From left to right, Adam Rhodes, Kae Petrin, Graph Massara and Gina Chua pose for portrait after NLGJA panel “Farming and Facts: Getting Trans Coverage Right”, 9/7/23. (Zackery Stehr)

Legislation attacking the rights of transgender people has kept the community in the news cycle almost constantly this year. 

Trans journalists and advocates say the increased newsroom focus on accurately covering the community has led to better stories. But it hasn’t always been that way.

Kae Petrin, one of the co-founders and president of the Trans Journalism Association said that in 2019 Trans coverage was a lot different then what we’re seeing today. TJA was founded in 2020 to connect Trans journalists and give them a space to share ideas, discuss issues in the newsrooms and share resources.

Before trans issues took the political center stage, Petrin said most publications that covered them were either part of the LGBTQ+ press or did one-off pieces that lacked nuance. But now that’s changed. 

Suddenly, anti-trans legislation is relevant to newsrooms across the country, they said.

Petrin said that some of the biggest issues they have seen with trans coverage this year is a lack of trans representation in stories about the community, and mainstream media being late to cover the full implications of anti-trans bills.

“There are many stories that don’t quote a single Trans person or that quote cisgender experts about how the bills impact our communities,” Petrin said.

Members of the Transgender Journalist Association mingle at the “Meet the Trans Journalist Association”, 9/7/23. (Zackery Stehr)

Another TJA board member, Graph Massara, said accurately covering the trans community is following basic journalistic principles.

“I just wind up telling people journalism 101, to ask their source what their pronouns are, how would they like to be identified, like you ask someone else what their title would be,” said Massara, who is the TJA stylebook editor and who has worked with the Associated Press Stylebook team to update their entries on gender and sexuality. 

“If you’re writing a political story about a political policy that affects particular minority groups, you should probably make sure you talk to at least some of those people and not just spokespeople for advocacy groups or sponsors of the bill.”

Massara said that some of the issues come from the ways newsrooms evaluate newsworthiness. In many places, he said, it’s deviations from the norm that are considered newsworthy, but that can be difficult to apply to already-marginalized communities. For example, stories about trans people who regret their transition can get outsized attention, even though the phenomenon is extremely rare in context – only about 3% of trans people regret their transition according to Gender Health Query.

Massara said he understands that some reporters may not have known how to cover the trans community right off the bat, but by now these issues have been in the news cycle long enough that newsrooms should prioritize accurate trans coverage. 

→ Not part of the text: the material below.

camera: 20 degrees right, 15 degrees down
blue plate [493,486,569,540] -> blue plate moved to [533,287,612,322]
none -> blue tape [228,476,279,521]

One reporter who has been on the front lines of this anti-trans legislation is Hannah Schoenbaum. She’s a government and politics reporter for the Associated Press in North Carolina, where the Republican-led Legislature overrode the governor’s veto and banned gender-affirming medical treatments. 

She said while there were many young, queer, non binary-trans people who felt safe enough to speak at legislative sessions, she also wanted the voices of those who didn’t. 

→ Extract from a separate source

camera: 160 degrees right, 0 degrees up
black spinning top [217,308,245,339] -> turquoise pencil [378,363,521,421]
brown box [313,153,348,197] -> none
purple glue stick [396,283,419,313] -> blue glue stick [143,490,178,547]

Schoenbaum said by attending community groups and events she became a recognizable figure in LGBTQ+ spaces. Along with regular off-the-record conversions with community leaders, lobbyists and other advocates she was able to cultivate a network of sources. 

“I never pretend to understand someone else’s lived experience just because I’m part of the LGBTQ+ community or because I’ve interviewed other trans people before,” Schoenbaum said. 

But not every reporter has a personal connection to the LGBTQ+ community. One resource that reporters can use is the SPJ’s Gender and Race Hotline

“Meet the Trans Journalist Association” flier and pins, 9/7/23. (Zackery Stehr)

Rod Hicks is the Director of Ethics and Diversity for the Society of Professional Journalists and oversees SPJ Gender and Race Hotline, which serves as a resource for journalists to get help on issues of race and gender. If reporters have questions about tone, phrasing or just want a sensitivity read, they can submit a request via the hotline.

“They (the hotline operators) don’t just say things off the top of their head. They do research and they will come back and say, well, AP Stylebook says this. The Transgender Journalist Association says that. This is what the New York Times did in this situation and this is what another news organization did in a similar situation,” Hicks said, describing how the hotline operates. “Giving them options to think about. What we do is provide research for people to come to their own decisions.” 

Even without resources, a personal connection or special access, Adam Rhodes, the TJA secretary and freelance reporter, said you can still accurately cover the trans community.   

“Listening to your sources, and then taking a step back and being able to cut through euphemism and rhetoric and both-sides-ism to tell real stories” Rhodes said “tell stories about people, about their unique struggles and their unique lives. And again, it is not like it’s not incredibly difficult work. Any reporter should be able to do this well.”